[What you are asked to do]:
Arrange the lines of text in the records below as a numbered list, leaving out blank lines and the pictures.

***** Task inputs

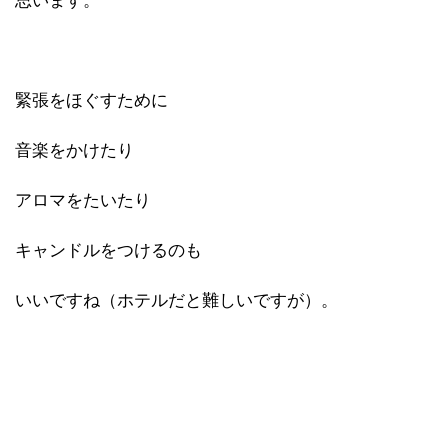
思います。
緊張をほぐすために
音楽をかけたり
アロマをたいたり
キャンドルをつけるのも
いいですね（ホテルだと難しいですが）。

**********

[Response below]:
1. 思います。
2. 緊張をほぐすために
3. 音楽をかけたり
4. アロマをたいたり
5. キャンドルをつけるのも
6. いいですね（ホテルだと難しいですが）。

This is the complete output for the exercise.